Он упал как раз на границе, здесь заканчивались репейные лохмотья. Дальше росла обычная выгоревшая трава, которая скрипела под ногами. Мария испугалась и помчалась по этой бледной траве непонятно куда, бежала все дальше, пока не свалилась, так же, как он. И тогда обреченно подумала: вот она – смерть; смерть пахнет лекарствами и кислым, как рвота или понос.
Она лежала в жухлой траве, но не понимала, где лежит; видела измазанное текущее под сильным ветром небо и думала, что лежит лицом вниз, думала, что очень мутная река, в которую впадают сточные воды городов; она плывет на животе и спит, и лицо в жиже, и глаза в жиже.
Только когда трава заскрипела под ее весом, Мария поняла, что лежит лицом вверх и это небо проносится мимо нее. В воздухе над пустырем болтались рыжие клочья, несомое ветром перекати-поле. Вдруг Мария вспомнила, что папа умер. Она подтянула ноги к животу, перевернулась и уткнулась носом в землю. Земля пахла сыростью и мышкой. Мышка пробежала совсем рядом, Мария успела выбросить руку и поймать ее. Мышка отчаянно запищала. Мария погладила ее и заплакала. Она хотела положить мышку за пазуху и обогреть, ведь стало зябко, но мышка вырывалась изо всех сил, уж конечно, она порвала бы Марии ночнушку. Оставила в руках.
Мария поднялась на ноги и посмотрела вдаль. У самого горизонта она увидела неподвижное море. Они с отцом не ушли далеко. Со стороны моря дул ветер, он забирался под одежду и оцарапывал натянутую на ребрах кожу, рвал куда-то назад и спутывал волосы. Мышка уколола когтями руку, прижатую к груди. Слезящиеся глаза Марии были старше ее самой. Она еле вспомнила название этого места – долина Иосафата.
Было два солнца: одно опускалось в море, другое поднималось с противоположной стороны. То, что поднималось, было несколько крупнее и белее, может быть, и ярче.
Мария вздрогнула, потому что увидела старика, а она считала, будто никого кроме нее здесь нет; старик сидел на раскладном деревянном стульчике. Потом она заметила еще людей, целую толпу, даже две толпы: справа от стульчика были одетые в светлое, такие слабые – лучи восходящего солнца гнули их и кружили, а они все тянулись длинными руками к старику, невольно танцуя, становились расплывчатыми и таяли в солнце. Из раскрытых в блаженных улыбках беззубых ртов исходил успокаивающий свет.
Те, что левее старика, – четкие, сидели неподвижно на земле, укрывшись линялыми плащами от безжалостного ветра, который их сушил. Ветер высушивал тела настолько, что плоть становилась как пух, тогда ветер легко срывал мякоть со скелетов, а уже голые кости желтели, растрескивались и рассыпались. Но страдания не было на пропадающих лицах, только замкнутая упрямая задумчивость. Существование уходило очень тихо. Не было линии, разделяющей жизнь и смерть.

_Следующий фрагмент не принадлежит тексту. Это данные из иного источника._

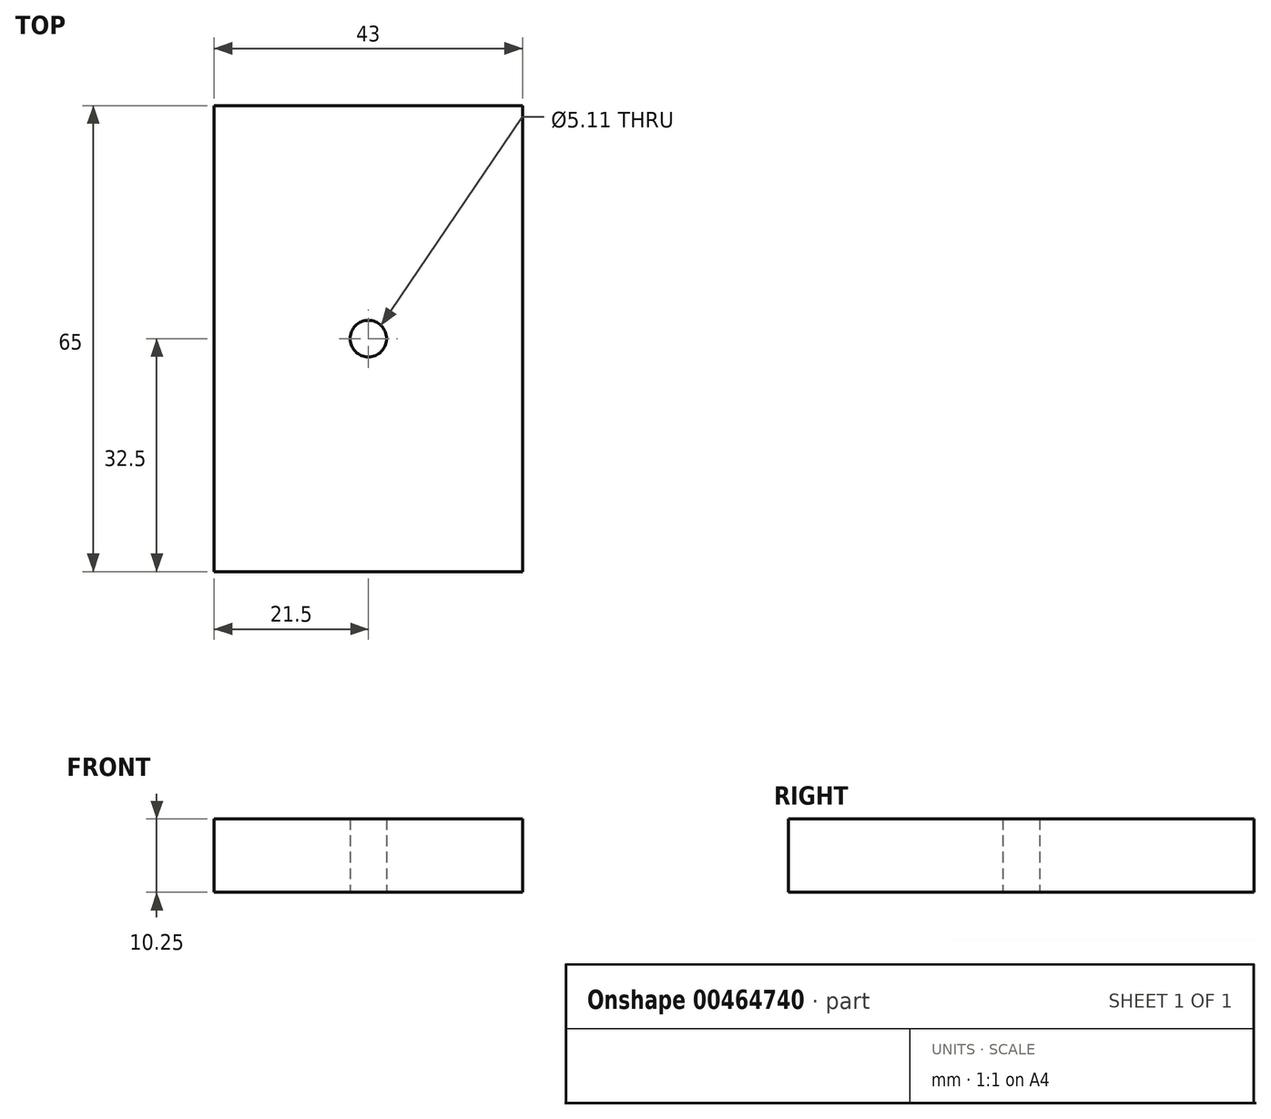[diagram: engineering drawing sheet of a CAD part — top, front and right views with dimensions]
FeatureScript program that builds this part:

Мария смотрела сжав губы, все больше выкатывая глаза, а ветер дул в лицо все ожесточеннее. Что-то защекотало ноги, она опустила глаза и увидела полчища муравьев, движущихся в направлении моря, но не испугалась, что они съедят ее, потому что поняла – они уходят. Она заскучала по муравьям.

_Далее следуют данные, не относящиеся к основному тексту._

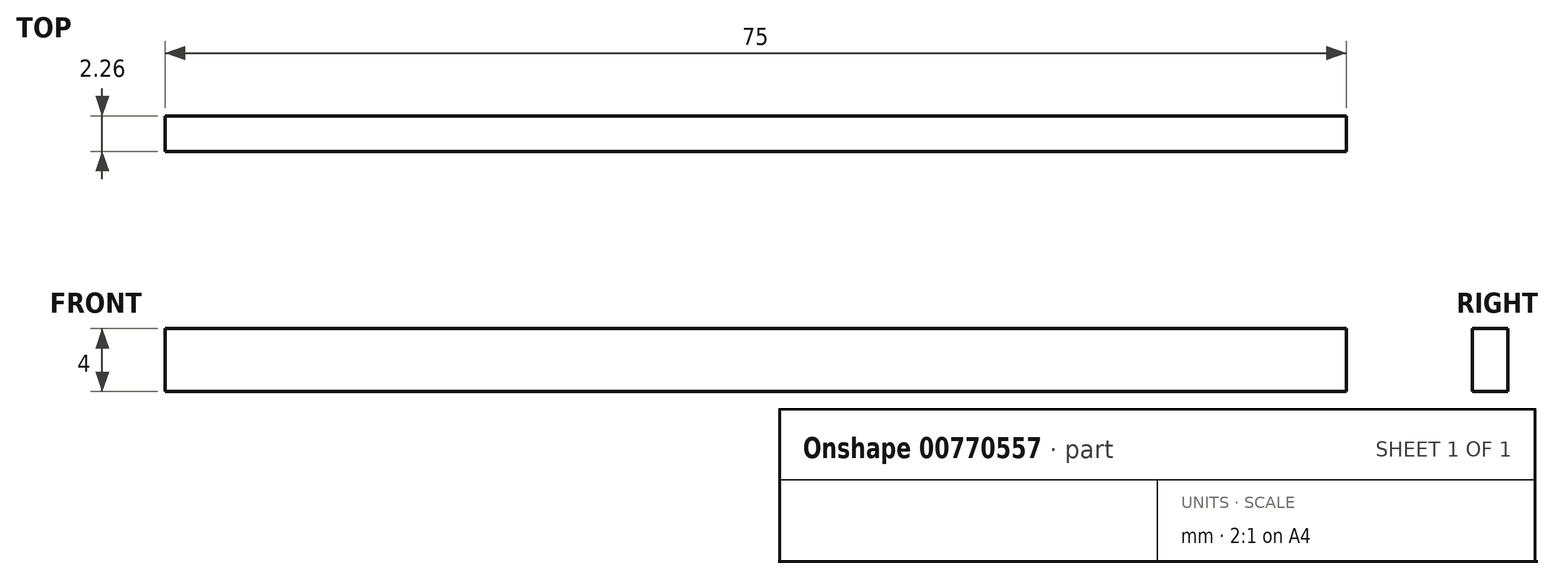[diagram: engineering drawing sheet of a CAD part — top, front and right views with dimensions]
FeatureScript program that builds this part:
annotation { "Feature Type Name" : "Feature", "Feature Type Description" : "" }
export const myFeature = defineFeature(function(context is Context, id is Id, definition is map)
    precondition{}
    {
        {
            var Q0;
            Q0=qCreatedBy(makeId("Top.planeOp"),FACE);
            var sketch = newSketch(context, id + "F0", { "sketchPlane" : qUnion([Q0])});
            skLineSegment(sketch, "E0.bottom", {"start": v(0, 0) * mm, "end": v(-75, 0) * mm});
            skLineSegment(sketch, "E0.top", {"start": v(0, 2.26) * mm, "end": v(-75, 2.26) * mm});
            skLineSegment(sketch, "E0.left", {"start": v(0, 0) * mm, "end": v(0, 2.26) * mm});
            skLineSegment(sketch, "E0.right", {"start": v(-75, 0) * mm, "end": v(-75, 2.26) * mm});
            skSolve(sketch);
        }
        {
            var Q0;
            Q0 = qSketchRegion(id + "F0", true);
            extrude(context, id + "F1", {"entities" : qUnion([Q0]), "depth" : 4 * mm, "offsetDistance" : 25 * mm});
        }
    });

Когда одно солнце потухло за горизонтом, а второе поднялось высоко, обе толпы окончательно исчезли. На пустыре остался только дед. Онемевшая Мария подошла к нему. Что-то торжественное, но невыразимо печальное вырастало внутри озябшего тела. Это был Бог.

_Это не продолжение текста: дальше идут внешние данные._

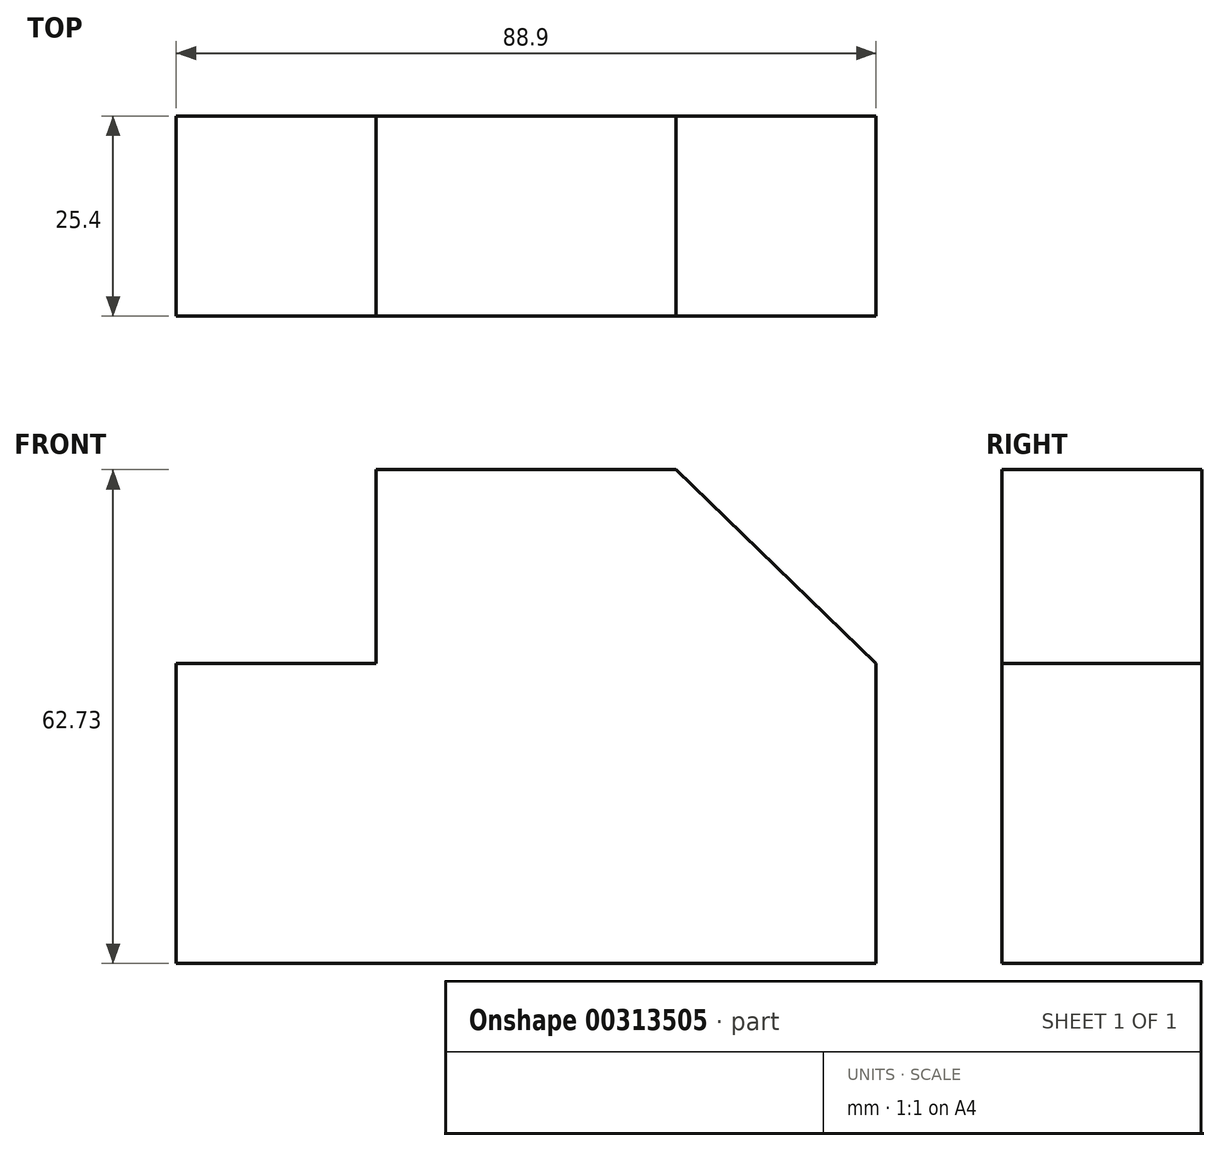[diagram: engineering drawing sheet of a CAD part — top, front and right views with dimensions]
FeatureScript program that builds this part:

– У тебя никого не осталось, – сказала она ему.
Он кивнул в ответ.
– И у меня. Почему ты не дал им бессмертных душ, чтобы они и дальше шумели тут? Теперь они просто исчезли.
Старик очень долго молчал. Потом сказал:
– Я хотел. Но что я мог сделать, если душа выросла из их мозга, а мозг из тела, как цветок из стебля, а стебель из корня. Как извлечь из всего этого душу? Все равно что черепаху из панциря.
– Мне говорили, что ты всемогущий.
– Я думал. Я почти придумал. Но теперь уже поздно, все равно. И я не уверен, что получилось бы.
– А я думала, что души людей превращаются в звезды. Раздуваются на всю свою величину, горят себе дальше, что за жизнь не догорели.
Бог только печально покачал головой.